— Start DATA IN THIS EXERCISE —

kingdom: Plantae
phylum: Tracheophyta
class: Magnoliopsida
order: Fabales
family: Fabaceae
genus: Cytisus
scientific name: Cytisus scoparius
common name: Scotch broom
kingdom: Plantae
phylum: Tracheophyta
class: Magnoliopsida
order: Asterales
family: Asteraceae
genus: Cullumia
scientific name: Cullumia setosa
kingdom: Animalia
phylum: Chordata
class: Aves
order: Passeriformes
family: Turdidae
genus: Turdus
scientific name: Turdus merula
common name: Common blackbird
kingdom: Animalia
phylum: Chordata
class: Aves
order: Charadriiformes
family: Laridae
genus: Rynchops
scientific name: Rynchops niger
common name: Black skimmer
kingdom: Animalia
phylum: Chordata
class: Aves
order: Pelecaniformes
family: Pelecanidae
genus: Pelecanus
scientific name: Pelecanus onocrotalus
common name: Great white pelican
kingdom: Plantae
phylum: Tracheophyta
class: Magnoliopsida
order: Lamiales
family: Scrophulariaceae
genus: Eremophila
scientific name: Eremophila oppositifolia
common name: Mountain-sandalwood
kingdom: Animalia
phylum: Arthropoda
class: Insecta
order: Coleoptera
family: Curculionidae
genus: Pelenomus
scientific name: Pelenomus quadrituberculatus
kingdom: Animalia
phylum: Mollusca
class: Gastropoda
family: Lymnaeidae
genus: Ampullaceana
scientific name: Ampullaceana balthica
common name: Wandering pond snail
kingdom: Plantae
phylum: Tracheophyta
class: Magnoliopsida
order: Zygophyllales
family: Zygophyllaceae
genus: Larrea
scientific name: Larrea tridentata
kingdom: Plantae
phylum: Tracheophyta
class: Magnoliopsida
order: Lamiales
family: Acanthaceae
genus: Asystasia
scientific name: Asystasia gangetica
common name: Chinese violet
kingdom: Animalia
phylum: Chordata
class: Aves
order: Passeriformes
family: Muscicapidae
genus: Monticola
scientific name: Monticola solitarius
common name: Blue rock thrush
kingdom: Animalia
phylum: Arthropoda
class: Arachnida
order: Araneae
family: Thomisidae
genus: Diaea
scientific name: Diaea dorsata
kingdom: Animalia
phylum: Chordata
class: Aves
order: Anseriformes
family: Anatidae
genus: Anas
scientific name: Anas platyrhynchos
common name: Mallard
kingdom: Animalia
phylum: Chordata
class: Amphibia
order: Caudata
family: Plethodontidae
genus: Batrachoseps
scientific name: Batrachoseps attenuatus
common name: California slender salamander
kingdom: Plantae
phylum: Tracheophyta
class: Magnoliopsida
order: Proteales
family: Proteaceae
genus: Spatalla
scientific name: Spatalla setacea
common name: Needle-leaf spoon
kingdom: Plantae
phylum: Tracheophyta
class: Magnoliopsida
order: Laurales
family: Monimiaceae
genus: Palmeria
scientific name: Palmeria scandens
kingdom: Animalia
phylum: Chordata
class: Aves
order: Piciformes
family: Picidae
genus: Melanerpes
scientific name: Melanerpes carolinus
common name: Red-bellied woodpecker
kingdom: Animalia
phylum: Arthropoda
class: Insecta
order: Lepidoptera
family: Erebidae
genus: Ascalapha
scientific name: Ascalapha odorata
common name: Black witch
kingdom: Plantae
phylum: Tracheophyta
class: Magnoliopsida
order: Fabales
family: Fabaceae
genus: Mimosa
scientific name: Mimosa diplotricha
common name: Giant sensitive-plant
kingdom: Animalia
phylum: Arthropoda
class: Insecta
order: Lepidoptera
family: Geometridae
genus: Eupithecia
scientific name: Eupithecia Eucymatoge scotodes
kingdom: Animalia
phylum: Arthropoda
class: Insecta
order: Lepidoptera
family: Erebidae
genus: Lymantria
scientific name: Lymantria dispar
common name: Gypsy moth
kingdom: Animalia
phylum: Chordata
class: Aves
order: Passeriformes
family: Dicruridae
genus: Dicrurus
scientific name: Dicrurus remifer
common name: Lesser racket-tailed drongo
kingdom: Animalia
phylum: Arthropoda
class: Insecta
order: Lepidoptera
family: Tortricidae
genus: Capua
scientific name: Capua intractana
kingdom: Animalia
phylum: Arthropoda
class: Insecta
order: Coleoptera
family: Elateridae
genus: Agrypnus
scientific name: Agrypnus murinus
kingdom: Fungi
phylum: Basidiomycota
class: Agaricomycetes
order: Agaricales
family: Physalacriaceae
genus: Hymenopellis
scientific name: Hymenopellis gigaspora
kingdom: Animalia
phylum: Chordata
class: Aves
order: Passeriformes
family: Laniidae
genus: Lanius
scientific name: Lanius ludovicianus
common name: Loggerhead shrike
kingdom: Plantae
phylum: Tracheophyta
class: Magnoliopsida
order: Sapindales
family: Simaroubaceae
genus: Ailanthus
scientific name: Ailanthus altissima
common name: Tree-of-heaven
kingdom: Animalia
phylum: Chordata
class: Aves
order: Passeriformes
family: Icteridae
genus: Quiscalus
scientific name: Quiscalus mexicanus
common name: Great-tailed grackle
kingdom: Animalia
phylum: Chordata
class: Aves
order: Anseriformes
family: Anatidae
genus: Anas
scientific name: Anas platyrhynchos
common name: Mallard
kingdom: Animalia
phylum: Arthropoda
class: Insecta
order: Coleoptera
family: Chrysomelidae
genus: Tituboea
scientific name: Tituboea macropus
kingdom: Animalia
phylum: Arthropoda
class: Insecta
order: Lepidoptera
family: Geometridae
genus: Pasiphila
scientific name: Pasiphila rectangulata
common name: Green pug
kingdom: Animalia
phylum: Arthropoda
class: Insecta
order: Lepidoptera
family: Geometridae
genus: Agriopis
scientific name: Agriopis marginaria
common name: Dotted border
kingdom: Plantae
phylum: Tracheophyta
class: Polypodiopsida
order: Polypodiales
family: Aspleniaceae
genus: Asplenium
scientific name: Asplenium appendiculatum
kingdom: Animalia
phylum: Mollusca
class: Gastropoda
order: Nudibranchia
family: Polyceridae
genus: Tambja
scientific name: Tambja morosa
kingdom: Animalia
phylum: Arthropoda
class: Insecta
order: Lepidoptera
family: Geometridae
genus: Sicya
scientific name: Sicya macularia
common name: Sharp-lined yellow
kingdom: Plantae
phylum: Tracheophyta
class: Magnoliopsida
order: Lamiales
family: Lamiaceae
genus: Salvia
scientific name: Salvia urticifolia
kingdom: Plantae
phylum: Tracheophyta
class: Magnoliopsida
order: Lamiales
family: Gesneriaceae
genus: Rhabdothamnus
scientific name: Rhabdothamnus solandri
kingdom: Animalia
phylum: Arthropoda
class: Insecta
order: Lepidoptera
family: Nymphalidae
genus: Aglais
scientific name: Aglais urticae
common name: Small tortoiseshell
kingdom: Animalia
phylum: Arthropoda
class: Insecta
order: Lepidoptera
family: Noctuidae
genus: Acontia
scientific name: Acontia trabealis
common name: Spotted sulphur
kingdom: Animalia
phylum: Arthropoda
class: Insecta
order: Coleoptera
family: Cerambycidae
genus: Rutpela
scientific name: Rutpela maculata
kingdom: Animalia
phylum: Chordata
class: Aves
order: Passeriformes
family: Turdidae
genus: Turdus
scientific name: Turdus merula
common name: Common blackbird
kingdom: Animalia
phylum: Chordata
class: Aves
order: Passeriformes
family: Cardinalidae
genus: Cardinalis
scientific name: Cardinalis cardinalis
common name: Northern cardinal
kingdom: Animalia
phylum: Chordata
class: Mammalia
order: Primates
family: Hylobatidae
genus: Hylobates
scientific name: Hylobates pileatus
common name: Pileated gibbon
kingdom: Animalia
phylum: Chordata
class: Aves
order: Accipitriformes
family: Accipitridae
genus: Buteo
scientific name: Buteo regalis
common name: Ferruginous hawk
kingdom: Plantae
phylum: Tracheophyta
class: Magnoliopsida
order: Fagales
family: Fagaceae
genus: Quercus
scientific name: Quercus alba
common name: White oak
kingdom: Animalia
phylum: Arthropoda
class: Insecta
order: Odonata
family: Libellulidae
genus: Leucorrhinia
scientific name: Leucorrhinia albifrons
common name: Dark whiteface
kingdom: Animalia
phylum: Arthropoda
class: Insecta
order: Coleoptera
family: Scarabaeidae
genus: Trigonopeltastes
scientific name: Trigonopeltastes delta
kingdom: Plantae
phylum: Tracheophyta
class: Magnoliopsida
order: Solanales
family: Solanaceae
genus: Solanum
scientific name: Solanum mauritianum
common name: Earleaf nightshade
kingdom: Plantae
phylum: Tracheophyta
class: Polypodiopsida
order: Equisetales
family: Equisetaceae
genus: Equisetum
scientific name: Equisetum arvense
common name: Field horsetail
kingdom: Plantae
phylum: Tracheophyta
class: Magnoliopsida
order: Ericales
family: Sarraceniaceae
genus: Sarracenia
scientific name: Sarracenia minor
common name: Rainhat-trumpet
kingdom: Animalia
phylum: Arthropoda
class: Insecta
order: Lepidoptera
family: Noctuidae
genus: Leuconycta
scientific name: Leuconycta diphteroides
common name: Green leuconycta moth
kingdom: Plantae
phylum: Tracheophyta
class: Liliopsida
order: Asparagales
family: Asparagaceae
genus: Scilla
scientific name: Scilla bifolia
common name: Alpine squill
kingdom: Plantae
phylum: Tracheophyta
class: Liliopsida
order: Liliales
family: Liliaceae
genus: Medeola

— End DATA IN THIS EXERCISE —

> PROBLEM REQUIREMENTS: Lay out the lines of the records from the line with "family: Picidae" to the line with "scientific name: Eupithecia" as a Markdown table. Use the columns Row and Line, give each line a row number, and leave out blank lines.

> ANSWER FOR THE TASK:
| Row | Line |
|---|---|
| 1 | family: Picidae |
| 2 | genus: Melanerpes |
| 3 | scientific name: Melanerpes carolinus |
| 4 | common name: Red-bellied woodpecker |
| 5 | kingdom: Animalia |
| 6 | phylum: Arthropoda |
| 7 | class: Insecta |
| 8 | order: Lepidoptera |
| 9 | family: Erebidae |
| 10 | genus: Ascalapha |
| 11 | scientific name: Ascalapha odorata |
| 12 | common name: Black witch |
| 13 | kingdom: Plantae |
| 14 | phylum: Tracheophyta |
| 15 | class: Magnoliopsida |
| 16 | order: Fabales |
| 17 | family: Fabaceae |
| 18 | genus: Mimosa |
| 19 | scientific name: Mimosa diplotricha |
| 20 | common name: Giant sensitive-plant |
| 21 | kingdom: Animalia |
| 22 | phylum: Arthropoda |
| 23 | class: Insecta |
| 24 | order: Lepidoptera |
| 25 | family: Geometridae |
| 26 | genus: Eupithecia |
| 27 | scientific name: Eupithecia Eucymatoge scotodes |